This post by ap9 claims that a significant cause of aliasing in
this sine sweep is nonlinearity in the DAC driven by $4011 writes, for which the sine table generator in the sweep's build process is not compensating. I seek to implement this compensation, but
this post by rainwarrior has cast doubt on the accuracy of the approximate formulas in the article
"APU Mixer" on the wiki.
So what would be a good way to measure the nonlinearity? Just generating ramps into $4011 and reading off those might not be a good idea because of all the phase distortion caused by band-pass filters in the chain from the 2A03 DAC to the computer's ADC.
I'm thinking a 1000 Hz square wave that changes the top or bottom values by 1 volume unit every 50 ms or so. It might go through ($00, $01) through ($00, $7F) to ($7E, $7F), for example. Nonlinearity would not change the shape or effective volume of a 2-level waveform, and the most prominent frequencies (1000-7000 Hz) would be little affected by filtering. So there'd need to be both an NES program to generate the ping and a PC program to read the volumes out of the wave file so that others can easily repeat the volume measurements on their own systems with slightly different resistor values.
I don't think the filter are a big problem, they just limit how fast you can measure isolated pulses. e.g. wait for signal to reach equilibrium, produce a pulse, repeat. The relative magnitude of all the pulses should be the same as long as you perform them at a consistent rate.
So, here's some stuff I had in mind when I made that comment back then:
Steps of 1 probably are going to be hard to distinguish from noise, esp. 60hz interference. My first instinct would be to just do a pulse at every value, 0 127 0, 0 126 0, 0 125 0, etc... give the pulse a specific width (maybe 200 cycles?) and then for a window around each pulse just integrate (i.e. sum) its difference from the average established baseline value before the pulse (or maybe root-mean-square or abs difference?). Including a few 0 0 0 control pulses might help you measure the noise level variation as well, so you can decide how much you can know about the low volume results.
Something like this for every test:
1. 100000 cycles of 0: integrate and use as baseline value
2. 49900 cycles of 0, 200 of value to test, 49900 of 0 again: integrate this and compare to baseline
3. extra period of waiting to return to baseline before next test
(There's numbers are just made up, I haven't tried to calculate anything ideal here. You can always just make the wait period longer until the filters' effect becomes insignificant)
I'm not sure if it's important to measure all the possible intervals, e.g. 4-5, 3-120, etc. That's a huge matrix of data that could be measured there, but it might not be important. I'd just start with jumps from 0 only... you could do a few relative ones as an additional experiment to see if they deviate from the expectations from the absolute ones, investigate further only if they seem to?

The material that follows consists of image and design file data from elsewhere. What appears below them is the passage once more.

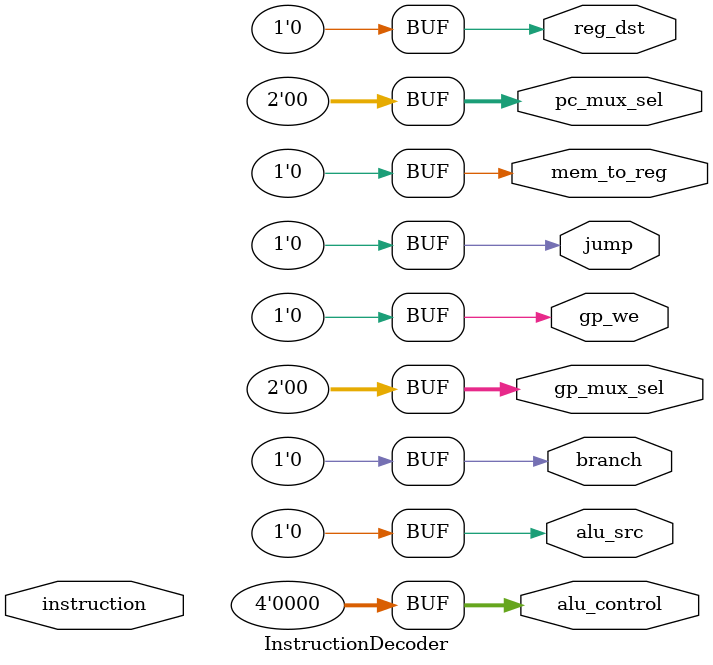
<source format=v>
module InstructionDecoder(
    input wire [31:0] instruction,
    output reg [3:0] alu_control,
    output reg alu_src,
    output reg [1:0] pc_mux_sel,
    output reg [1:0] gp_mux_sel,
    output reg branch,
    output reg jump,
    output reg mem_to_reg,
    output reg reg_dst,
    output reg gp_we
);
    // Add the logic for the instruction decoder here
    always @(*) begin
        // Decode instruction here
        alu_control = 4'b0000;
        alu_src = 0;
        pc_mux_sel = 2'b00;
        gp_mux_sel = 2'b00;
        branch = 0;
        jump = 0;
        mem_to_reg = 0;
        reg_dst = 0;
        gp_we = 0;
    end
endmodule
</source>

The other thing I wanted to try is noise and triangle. For the triangle, I would just repeat the whole test 32 times, and in between each test let the triangle play 2 or 3 full periods (just so you can inspect/measure its phase) and then halt on the next step in its waveform vs. the previous test. (Is the triangle phase 0 on power on or reset? I know lidnariq determined that noise is deterministic like this.) Similarly for noise, do a test of a short volume 15 burst with the DMC at 0 and at 127. Again there's a billion points of data we could measure here, but I'd just say hit both ends for starters and see if they fit the curve from other expectations before going deeper.
Maybe this goes without saying, but $0D background colour, no NMI, do everything cycle timed, don't use $2002 at startup just wait an appropriate number of cycles, etc.
To clarify, I said the non-genuine sine wave was a problem (sub-harmonics), not that it's a cause of the aliasing.
It would still be good to get a true DAC curve. We are, after all, looking at analog results of
a few filter stages designed with low cost in mind, which includes raw tolerances for the resistors setting the scales for pulse and pcm.
It turns out nonlinearity was the cause of the audible foldover at higher frequencies, at least in FCEUX. Once I baked compensation for FCEUX's curve into the waveform that the sine sweep uses, it sounded as sinusoidal as I expect.
I just discovered that in
a previous topic, I had made a test with triangle, noise, 93-step noise, and a 30-level-tall DMC square on top of base level 0, 48, and 96. That was good for illustrating nonlinearity's existence. The new test I'm planning should be better suited for automatic measurement and will also work in any NSF player that supports a non-returning play routine.